«Это не я!» – Панический всхлип уже болтался на кончике пересохшего языка, и остро захотелось в туалет.
– Hello, Mary! How are you?[13] – Она смотрела куда-то мне за плечо.
С трудом повернул голову. В глазах рябило, и радости при виде рыжей Мэри я не испытал, лишь горькое: «А ведь мог бы и сам догадаться».
Брови у Мэри сначала удивленно взметнулись вверх, потом она чуть заметно нахмурилась.
«Завуч» резко обернулась на звук. Спустя пару секунд в глазах ее мелькнуло узнавание, и она хищно подобралась.
– Еще одна училка из Штатов… – зачарованно пробормотал Паштет.
На пятачке у дверей возникла небольшая толкучка – девчонки не торопились расходиться, заинтересованно изучая яркую-красную аляску Синти.
Я отпустил дверь и сделал пару шагов вбок. Отгородился Кузей от прямого зрительного контакта с оперативницей – береженого бог бережет и осторожно выглянул из-за прикрытия.
Синти с энтузиазмом трясла руку «завуча»:
– Я есть вице-консул Соединенных Штатов Америки Синтиция Фолк. – В голосе ее звучала насмешка. – Я есть пришедши смотреть, как Мэри проходить ее практика, не есть ли какая проблемы.

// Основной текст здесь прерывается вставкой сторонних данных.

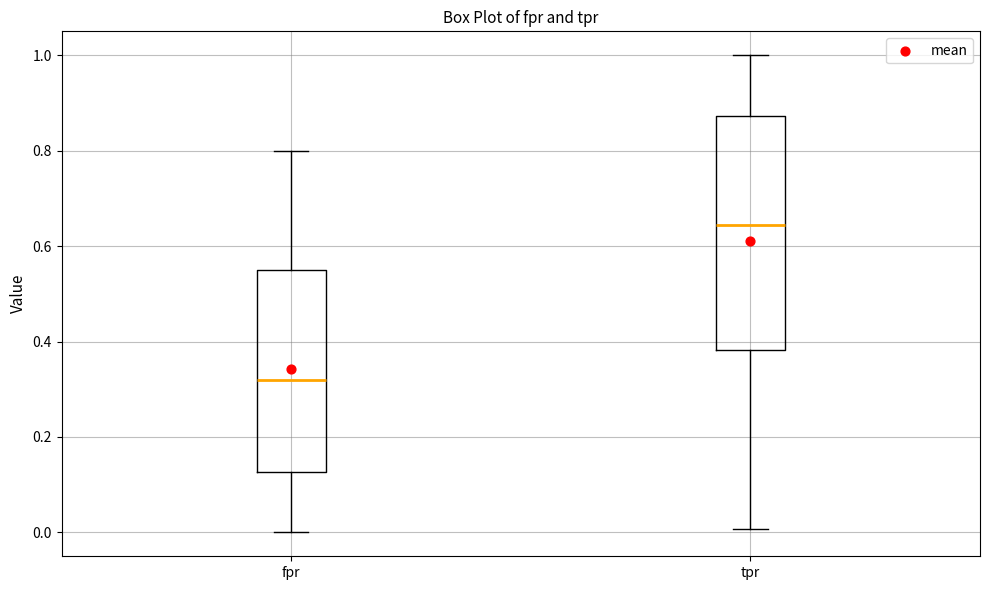

Reading left to right, read every box against the y-axis: the position of its median line, the range the box covers, and the ends of its whiskers. The values are not printed on the chart, so give them approximately, as read against the axis.

fpr: median 0.32, box 0.12 to 0.56, whiskers 0.00 to 0.80
tpr: median 0.64, box 0.38 to 0.88, whiskers 0.00 to 1.00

Я тягуче сплюнул и отвернулся. В животе вибрировала, затихая, тугая струна, лицо горело. Дернул Томку за рукав и хрипло спросил:
– Мы идем?
– Да. – Она наконец оторвалась от разглядывания американок и посмотрела мне в глаза. Улыбнулась и ответила: – Да, мы идем.
Синти считала конец января лучшей порой ленинградской зимы: уже нет декабрьской тьмы, но еще не прилетели лютые февральские ветра. Днем над крышами распахивалось голубое небо с редкими, медленно плывущими в вышине облаками. Все было залито негреющим, но удивительно ярким солнцем, и, казалось, город молодел, разгладив на время свои хмурые морщины.
А после заката, когда на улицы падала длинная и густая ночь, искрился в желтом свете фонарей свежий снег и призывно поблескивали в скверах ледяные дорожки. И пусть на катящих с горок Синти могла лишь завистливо коситься, но городские катки… Катки – это совсем другое дело.